WFCR Public Radio interrupted its programming on May 29 to relate, in stunned cadences, the incomprehensible news that Bob Paquette had died. After surviving lymphatic cancer, followed by an unrelated persistent infection, he was taken suddenly and paradoxically by an apparent heart attack.

Bob’s death was widely and deeply felt because he was, in the words of one listener who called in to the station, “the voice of the whole Pioneer Valley.” As the local host of NPR’s Morning Edition, he was the companion of our daybreak routines. Another listener said she felt she had an intimate relationship with Bob because, after all, she woke up with him every day.

I knew Bob because of my involvement in theater and his conviction that the region’s sprawling theater scene should be a regular part of WFCR’s information programming. He brought me in, mentored me and welcomed my contributions to the morning mix. I delighted in our on-air conversations—known as “two-ways” in radio parlance but which I called Chats with Bob— about current and upcoming shows. We were planning on a preview of this summer’s theater season.

Many of those who called and emailed the station last week said they felt they knew Bob, even though they’d never met him. There was a sense of calm and caring in his voice—and his person—that drew you in. When he interviewed someone on the air, one caller said, “you could hear him listening.” He was one of the most present people I’ve ever known, always giving you his full attention even if he was feeling lousy or had other things on his mind.

At a WFCR staff gathering and then at a memorial service last weekend—held at the church in Old Deerfield where he and his husband, Michael Packard, were married—Bob stories flowed along with the tears: anedcotes about his acts of instinctive generosity, examples of his insistent professionalism (“he hated mistakes, his own most of all”), his self-deprecating modesty, his effortless wit.

Though his dry humor got a little air time in impish ad libs during on-air fund drives, in the morning newscasts he was always scrupulously correct. Well, almost always.
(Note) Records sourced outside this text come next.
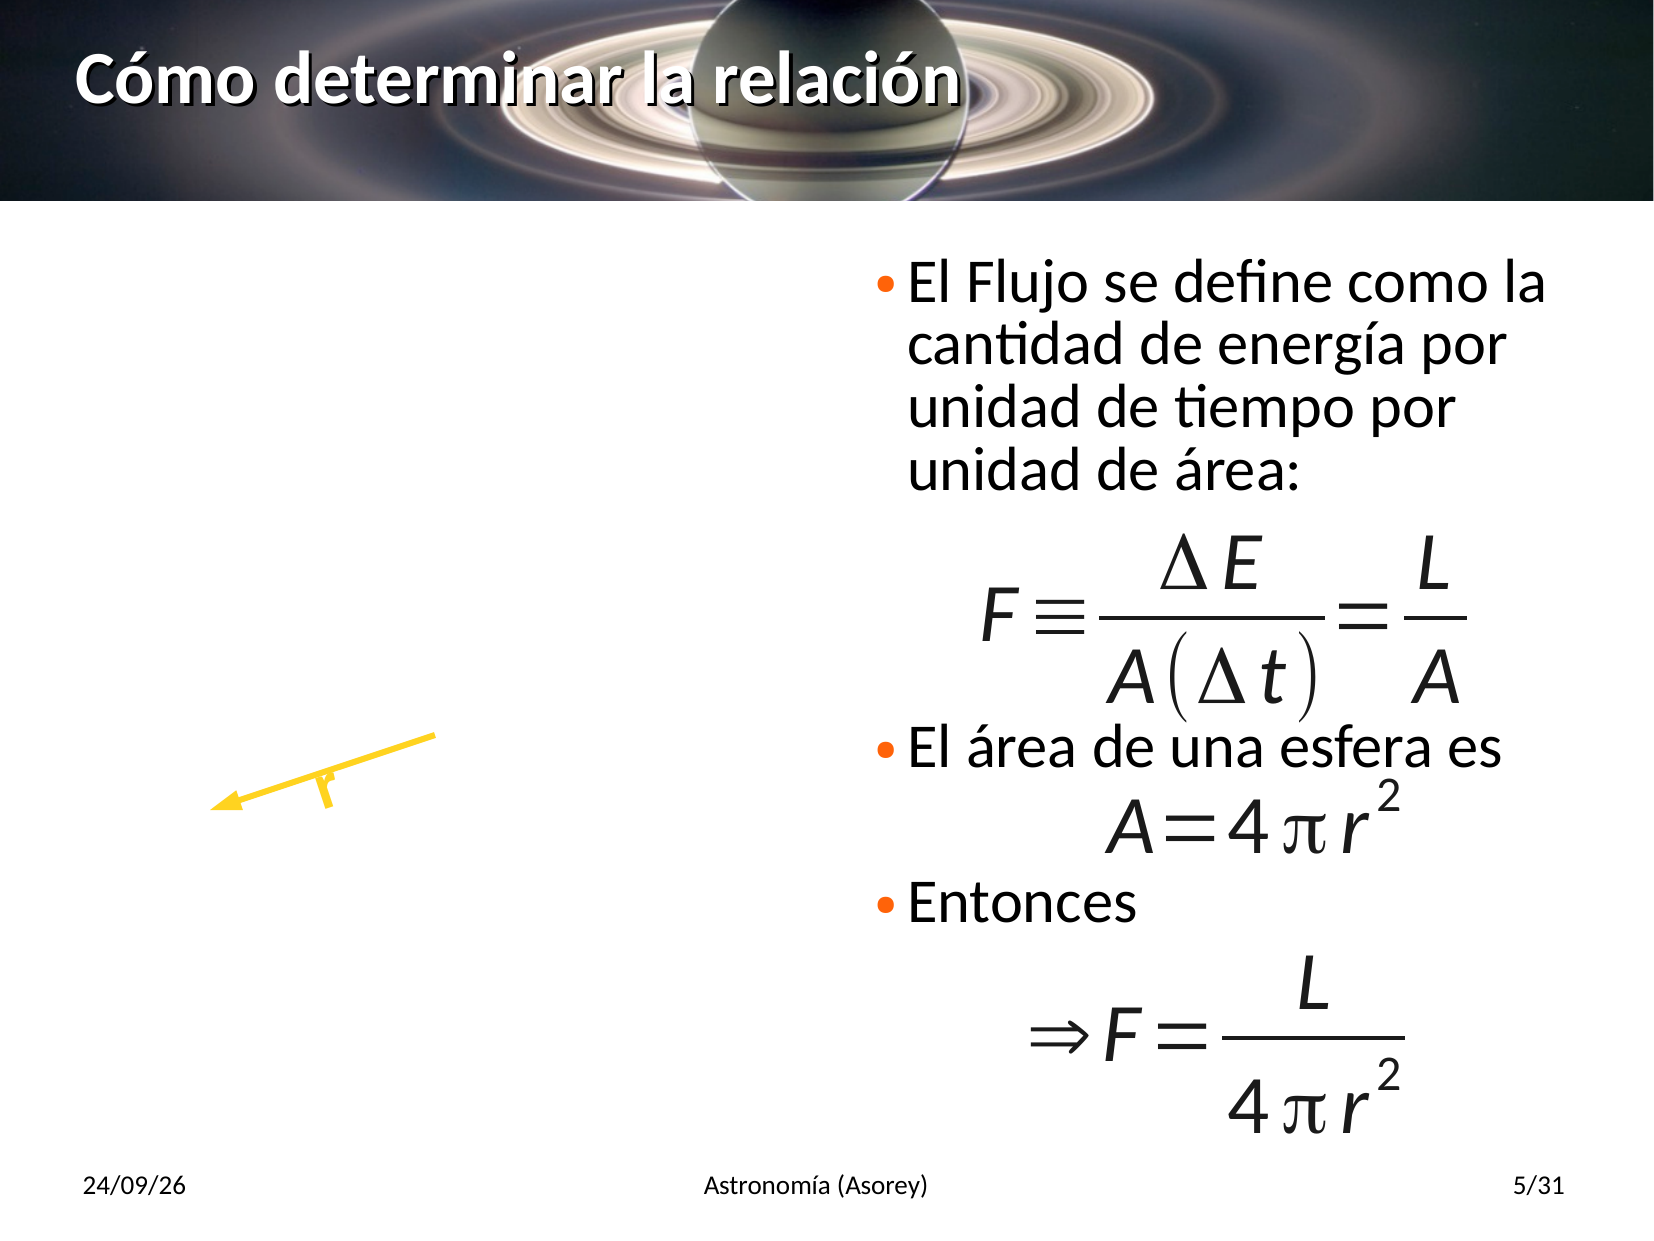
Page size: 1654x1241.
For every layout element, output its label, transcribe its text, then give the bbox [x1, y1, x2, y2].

picture [82, 258, 809, 1170]
chart [1020, 930, 1416, 1156]
picture [0, 0, 1654, 201]
title Cómo determinar la relación [75, 19, 1564, 151]
chart [972, 510, 1477, 727]
list El Flujo se define como la cantidad de energía por unidad de tiempo por unidad de área: El área de una esfera es Entonces [845, 255, 1572, 1174]
chart [1095, 765, 1407, 877]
A colleague recalled that one morning, during a particularly depressing Red Sox slump, Bob was giving the sports scores and said, “The Red Sox didn’t lose last night … because they didn’t play last night.” Whereupon the phone line lit up and an irate fan had to be reassured that Bob was a fan, too.

He was a consummate newsman and a persistent perfectionist who, as an on-air personality, was also of necessity a performer. As a UMass student in the 1970s, he took a couple of theater classes with the great Doris Abramson, and UMass theater professor emeritus Richard Trousdell recalled Bob once telling him that every morning as he was driving to the station, he still did the vocal warm-up exercises she’d taught him.

When someone dies unexpectedly we often realize, too late, how much we appreciated and admired them. Bob Paquette was one of those rare spirits whose presence was valued in real time—by the thousands of listeners who felt they knew him and by those of us who called him friend. One of those friends said it perfectly: “I’m so grateful, and so sad.”